(AIM OF THE TASK)
Exactly the lines from the one with "[74,274,374,289] TensorFlow , You" to the end of the data below should be set down, and no others.
____ SUPPLIED ENTRIES
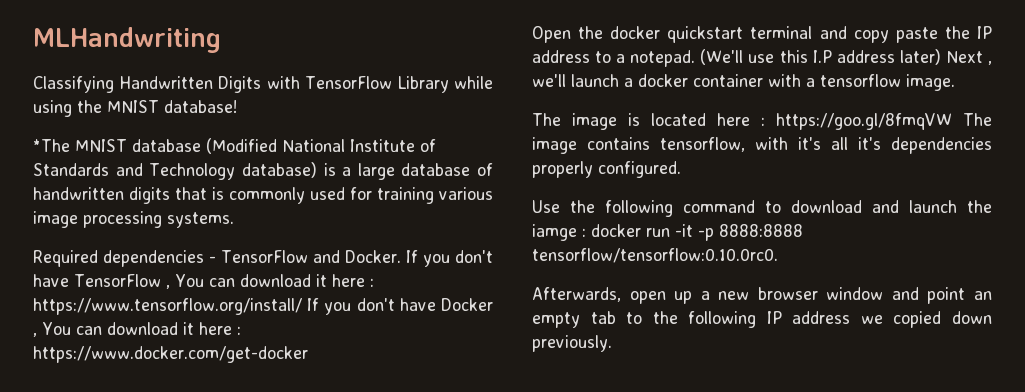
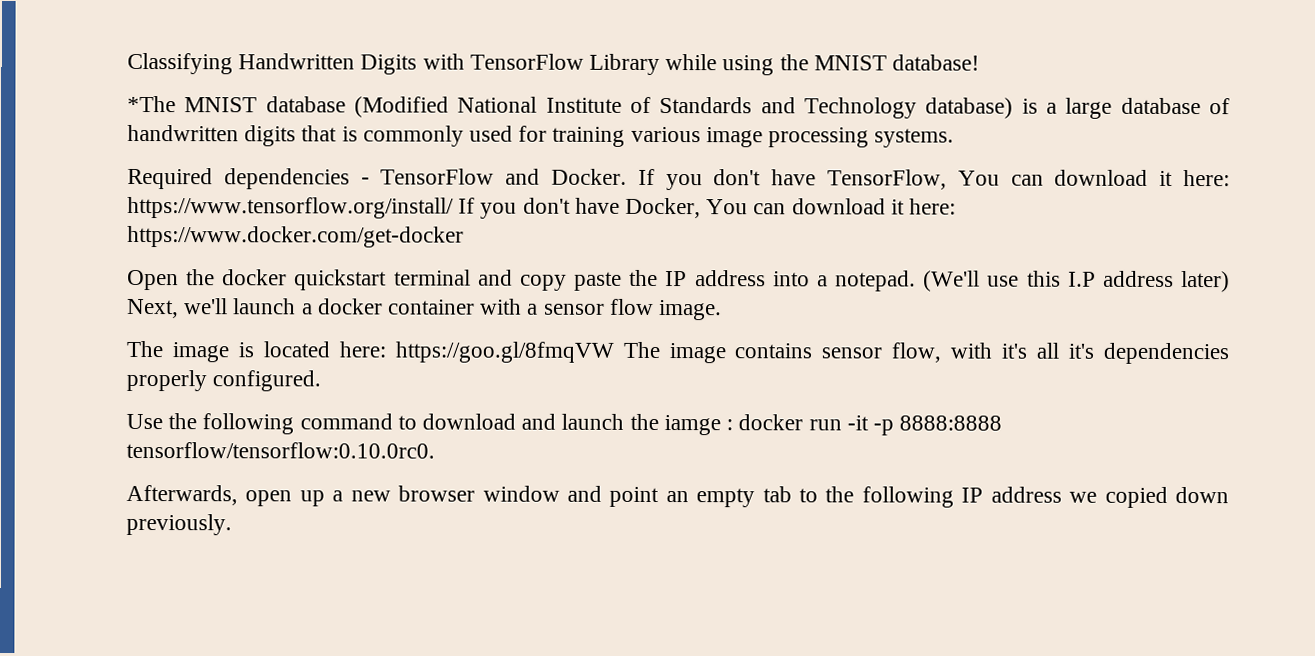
[33,27,221,53] MLHandwriting // -> (127, 63) none
[74,274,374,289] TensorFlow , You can download it here : -> [826,169,1230,190] TensorFlow, You can download it here:
[441,298,493,311] [33,322,241,337] Docker , You can download it here : -> [625,197,957,219] Docker, You can download it here:
[595,51,612,63] to -> [772,271,810,287] into
[945,51,992,65] Next , -> [127,298,179,319] Next,
[820,74,901,87] tensorflow -> [543,298,654,315] sensor flow
[717,113,766,126] here : -> [338,341,386,358] here:
[660,137,745,152] tensorflow, -> [821,342,942,363] sensor flow,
________
(TASK SOLUTION)
[74,274,374,289] TensorFlow , You can download it here : -> [826,169,1230,190] TensorFlow, You can download it here:
[441,298,493,311] [33,322,241,337] Docker , You can download it here : -> [625,197,957,219] Docker, You can download it here:
[595,51,612,63] to -> [772,271,810,287] into
[945,51,992,65] Next , -> [127,298,179,319] Next,
[820,74,901,87] tensorflow -> [543,298,654,315] sensor flow
[717,113,766,126] here : -> [338,341,386,358] here:
[660,137,745,152] tensorflow, -> [821,342,942,363] sensor flow,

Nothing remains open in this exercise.